税制改正で消費税還付は一切認められなくなる!?


 賃貸経営が成功するか否かは、効果的な節税対策ができるかどうかにかかっていると言っても過言ではありません。家賃収入が「不労所得」と言われた時代ははるか昔のこと、今は努力なしで安定した収入を得ることはできません。しかし、節税対策は見方によっては脱法的な側面もあり、法改正が行われるごとに規制が設けられてきました。今回は、相続税とは直接関係ありませんが、不動産オーナーにとってかかわりの深い自動販売機を使った消費税還付についてまとめました。

100万円単位で帰ってくる消費税

「1億円のマンションを建築した際に支払った消費税800万円が、自動販売機を設置しただけで全額還付されました」

 みなさんは、こんな話を耳にしたことはないでしょうか?これは「自動販売機スキーム」と呼ばれる節税テクニックの一つで、もちろん違法なものではありません。税理士の中には、これをウリにして名を売った方もいます。もしかしたら、読者のみなさんの中にも、このスキームを利用して消費税の還付を受けたことがあるという方がいるのではないでしょうか?初めて聞いたという方は、還付される金額の大きさに驚かれたかと思います。「そんなに戻ってくるのなら、うちも是非やりたい」というのが本音だと思います。ところが、不動産オーナーなら誰もがチャレンジしたいと思うこのスキームが、今年予定されている税制改正で、ついにできなくなってしまいます。
 そもそも「自動販売機スキーム」とはどのような仕組みなのでしょうか。消費税の還付を受けるためには、課税売上があることが前提条件となります。つまり、何かしら消費税の課税対象となる売上がないといけないのですが、賃貸業における家賃収入は、平成3年度の税制改正によって非課税と改められました。したがって、家賃の売上しかない状態では、消費税の還付を受けることはできません。しかし、逆に考えれば、家賃以外に、何か課税対象となる売上を作りさえすれば、還付を受けることができるようになるということです。そこで考え出されたのが、課税対象の缶ジュースなどを販売する自動販売機を建物敷地内に設置する「自動販売機スキーム」です。
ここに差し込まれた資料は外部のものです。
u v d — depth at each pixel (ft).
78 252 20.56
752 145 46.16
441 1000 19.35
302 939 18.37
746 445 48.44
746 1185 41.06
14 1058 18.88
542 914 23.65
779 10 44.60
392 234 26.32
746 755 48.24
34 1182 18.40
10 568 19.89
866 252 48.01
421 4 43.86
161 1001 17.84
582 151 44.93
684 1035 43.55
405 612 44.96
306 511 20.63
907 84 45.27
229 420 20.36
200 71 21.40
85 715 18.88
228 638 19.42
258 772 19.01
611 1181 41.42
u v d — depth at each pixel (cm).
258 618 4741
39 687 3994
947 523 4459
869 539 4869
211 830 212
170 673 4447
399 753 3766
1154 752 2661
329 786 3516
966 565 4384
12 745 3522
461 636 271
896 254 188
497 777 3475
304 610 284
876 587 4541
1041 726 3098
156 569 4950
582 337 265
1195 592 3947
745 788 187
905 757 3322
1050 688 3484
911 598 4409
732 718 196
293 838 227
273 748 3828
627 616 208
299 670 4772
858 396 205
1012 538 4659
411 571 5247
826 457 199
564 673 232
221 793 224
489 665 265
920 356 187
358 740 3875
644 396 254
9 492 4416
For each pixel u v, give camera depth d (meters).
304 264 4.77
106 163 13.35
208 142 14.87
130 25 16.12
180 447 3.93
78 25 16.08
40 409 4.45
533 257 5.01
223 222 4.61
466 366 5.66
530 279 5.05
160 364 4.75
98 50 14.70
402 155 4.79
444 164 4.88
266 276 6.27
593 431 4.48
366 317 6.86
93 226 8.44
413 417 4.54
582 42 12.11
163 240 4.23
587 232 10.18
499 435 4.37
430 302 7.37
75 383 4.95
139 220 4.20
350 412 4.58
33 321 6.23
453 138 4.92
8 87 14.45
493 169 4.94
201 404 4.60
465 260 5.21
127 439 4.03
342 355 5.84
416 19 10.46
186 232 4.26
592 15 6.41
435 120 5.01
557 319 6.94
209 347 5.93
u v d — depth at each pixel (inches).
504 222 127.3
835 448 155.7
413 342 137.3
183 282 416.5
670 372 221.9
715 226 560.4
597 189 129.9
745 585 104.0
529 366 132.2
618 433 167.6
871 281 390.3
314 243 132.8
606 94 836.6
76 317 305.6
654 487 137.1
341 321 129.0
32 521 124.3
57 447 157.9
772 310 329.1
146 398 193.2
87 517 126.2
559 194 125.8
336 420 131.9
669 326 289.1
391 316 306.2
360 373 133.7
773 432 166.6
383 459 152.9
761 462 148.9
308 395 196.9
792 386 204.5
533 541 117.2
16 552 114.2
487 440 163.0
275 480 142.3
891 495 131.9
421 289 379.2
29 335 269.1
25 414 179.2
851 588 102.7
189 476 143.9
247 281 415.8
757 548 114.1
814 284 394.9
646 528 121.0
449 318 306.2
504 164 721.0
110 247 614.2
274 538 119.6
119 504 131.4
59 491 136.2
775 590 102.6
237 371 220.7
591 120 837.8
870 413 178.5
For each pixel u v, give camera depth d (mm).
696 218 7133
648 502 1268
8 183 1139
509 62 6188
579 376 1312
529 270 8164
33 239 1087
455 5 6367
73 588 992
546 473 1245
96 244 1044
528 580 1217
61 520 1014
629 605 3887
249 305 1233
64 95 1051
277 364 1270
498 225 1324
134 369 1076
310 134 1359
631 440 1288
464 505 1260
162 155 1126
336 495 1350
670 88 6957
支払った消費税を100%還付してもらうために、家賃収入が上がらないタイミングで物件を取得しなければならない、3年間通算で課税売上の割合が50%以上減少してはならない(減少した場合は還付金を返納しなければならない)など、一定の制約はあったものの、このスキームは業界内で広く利用されてきました。

 支払った消費税が還付されるということは、国の側から見れば税収が減るということを意味します。少額であればそれほど気に留めることはなかったかもしれませんが、数百万円単位となればそのまま放置しておくわけにはいきません。当然、税制改正によって制限を設けてきました。そして、令和2年に予定されている税制改正によって、賃貸経営で消費税還付を受けることがほぼできなくなります。今回の税制改正のポイントは3つです。

①アパート・マンションを取得する際の消費税は計算に含めず、またこれによる消費税の還付は認めない
②適用は令和2年10月1日以降に取得する建物が対象
③消費税の計算に含めない場合、調整期間内に物件を売却した場合、あるいは賃貸住宅以外に転用した場合は、調整計算に加算する

 これによれば、今後は賃貸住宅を取得する際には、消費税の還付は一切認められなくなります。ただし、適用期間が令和2年10月1日以降に取得した物件となっているので、9月末時点までに物件を取得してしまえば、今までの方法で消費税の還付を受けることはできます。物件の購入を検討されている方は、還付される金額が大きいだけに、なるべく早いタイミングで購入することをお勧めします。
 賃貸経営には税の知識が不可欠です。知っていると知らないでは、支払う税金に大きな差が生じます。